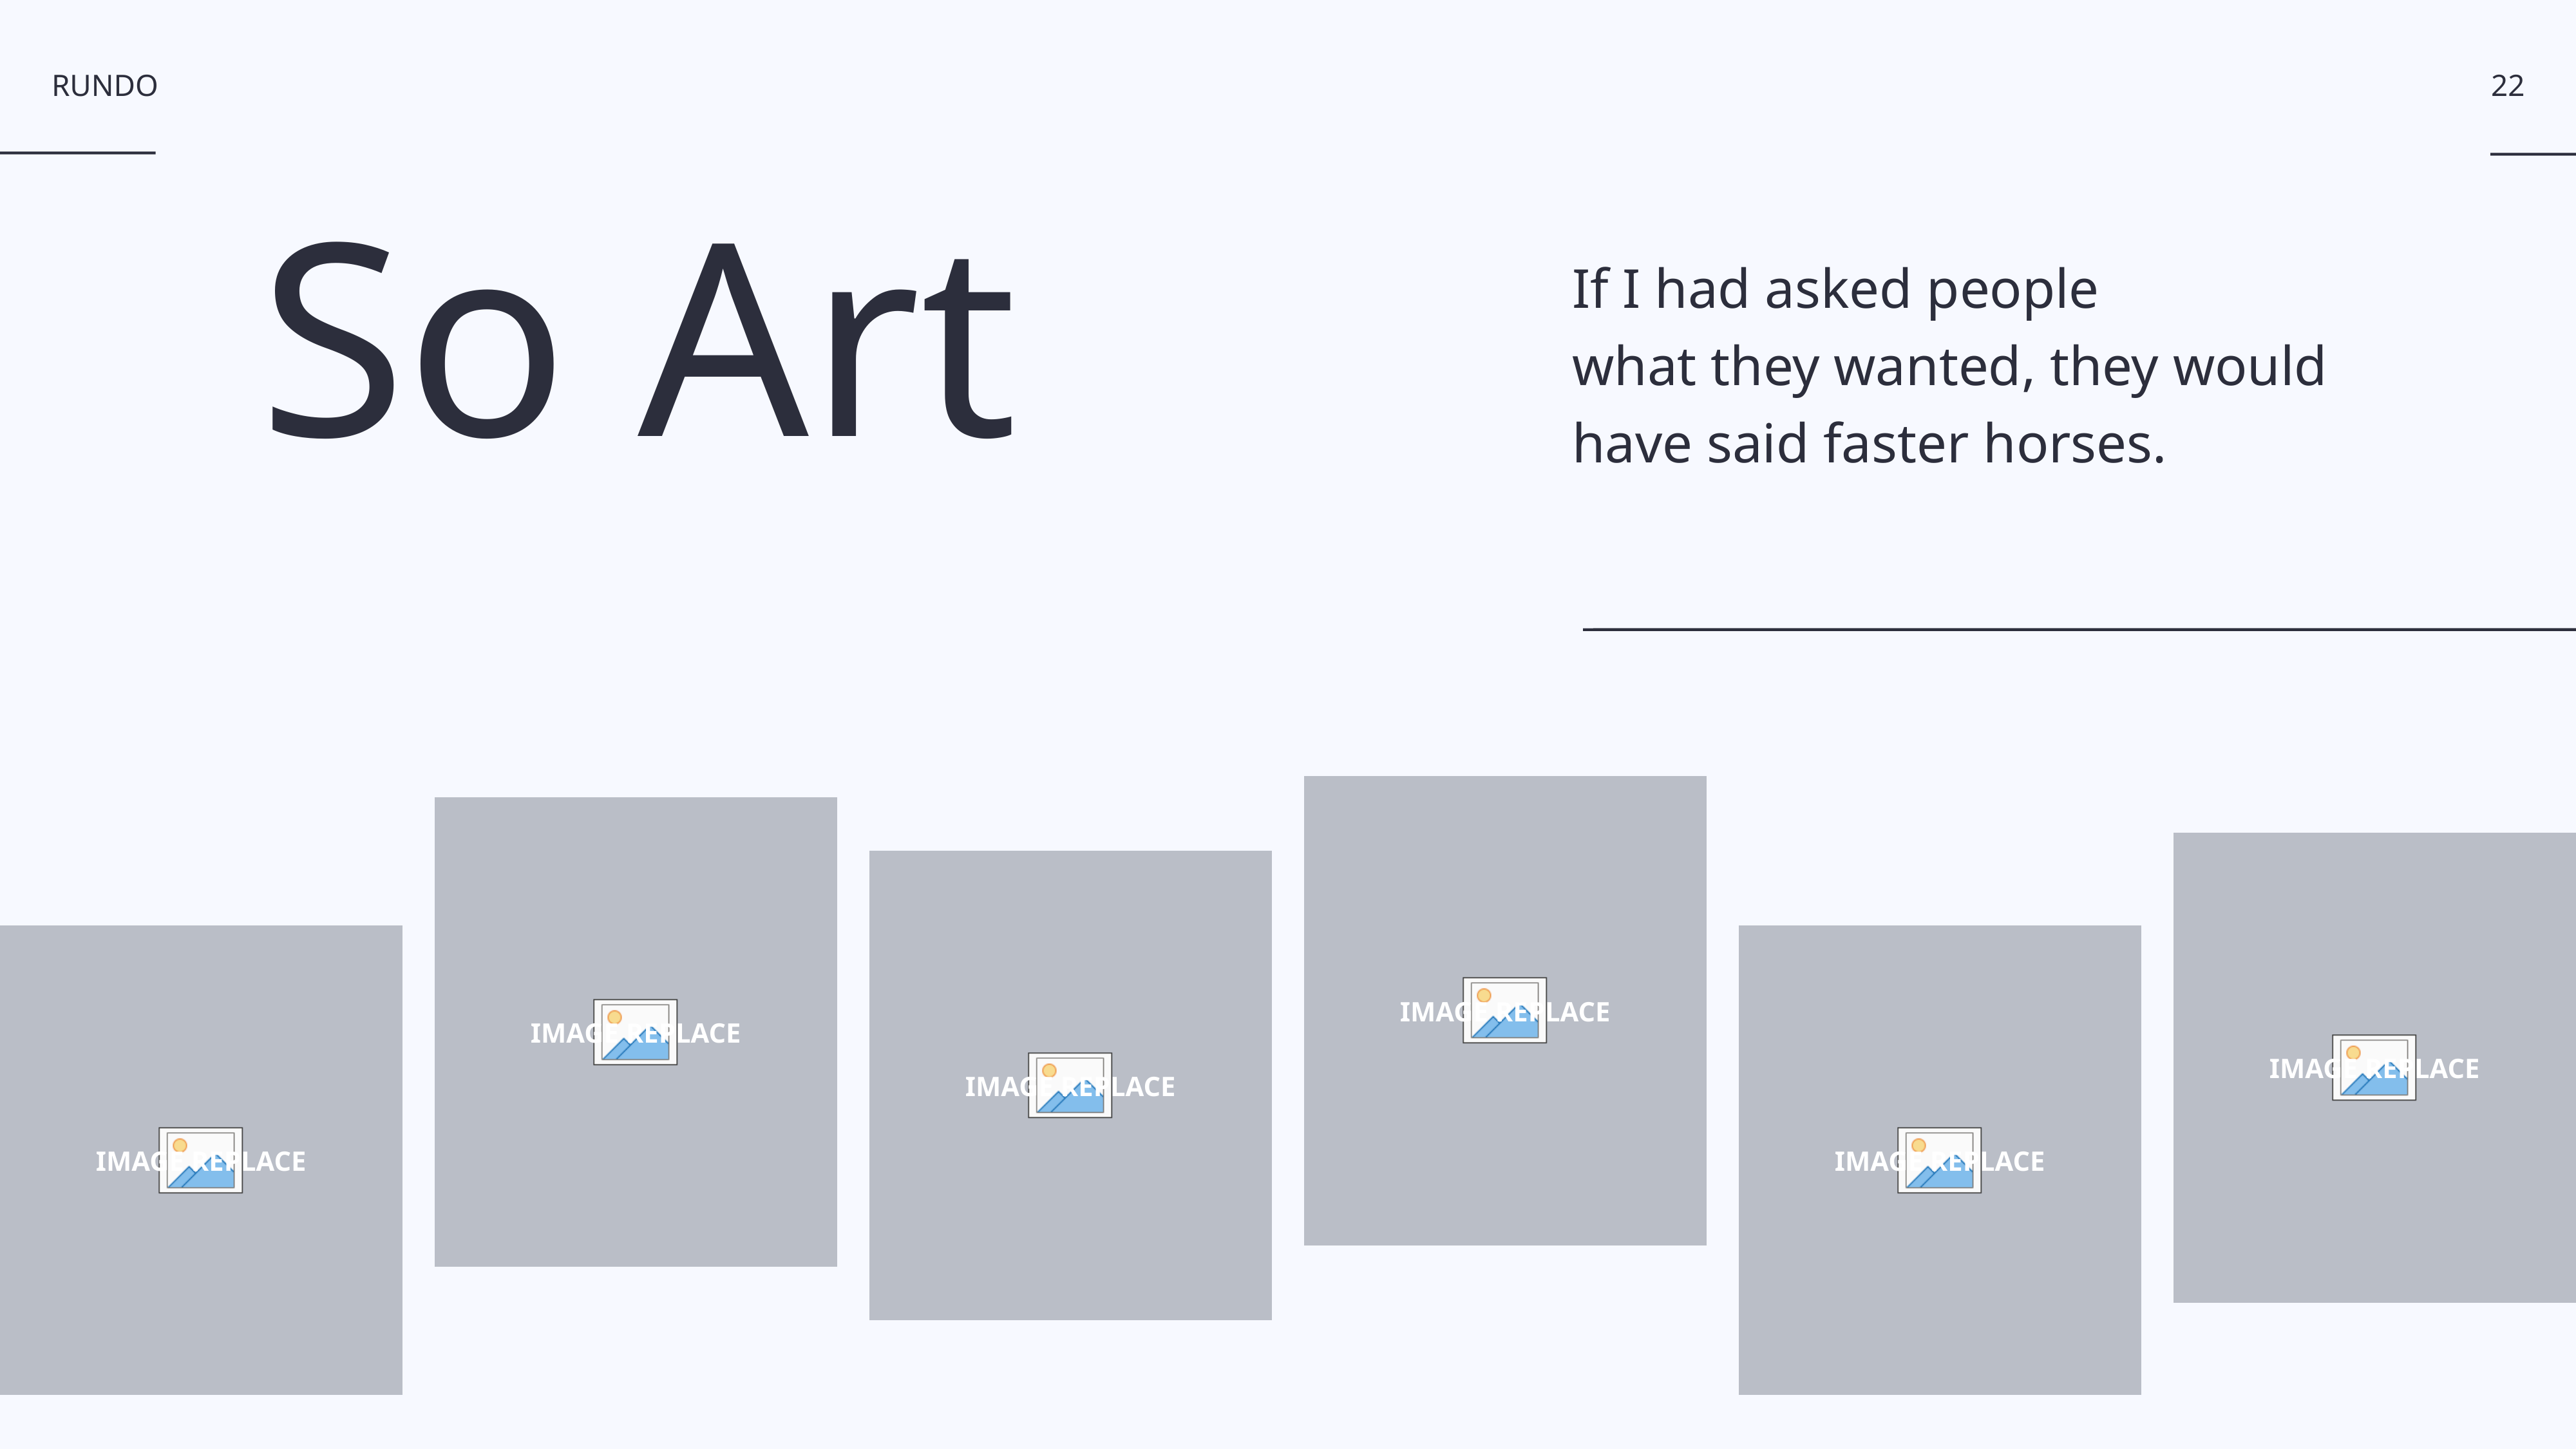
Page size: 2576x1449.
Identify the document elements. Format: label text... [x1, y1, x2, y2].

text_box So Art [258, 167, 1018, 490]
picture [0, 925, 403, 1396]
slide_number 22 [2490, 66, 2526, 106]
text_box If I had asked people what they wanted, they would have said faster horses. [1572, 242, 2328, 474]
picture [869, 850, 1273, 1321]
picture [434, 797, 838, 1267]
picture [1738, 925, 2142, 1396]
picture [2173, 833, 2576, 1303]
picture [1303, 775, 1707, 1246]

● **WHAT IS EXPECTED**:
All entries must come back exactly as written, though without their pictures.

● **RESULT OF THIS EXERCISE**:
Page size: 2576x1449.
Identify the document elements. Format: label text... [x1, y1, x2, y2].

text_box So Art [258, 167, 1018, 490]
picture [0, 925, 403, 1396]
slide_number 22 [2490, 66, 2526, 106]
text_box If I had asked people what they wanted, they would have said faster horses. [1572, 242, 2328, 474]
picture [869, 850, 1273, 1321]
picture [434, 797, 838, 1267]
picture [1738, 925, 2142, 1396]
picture [2173, 833, 2576, 1303]
picture [1303, 775, 1707, 1246]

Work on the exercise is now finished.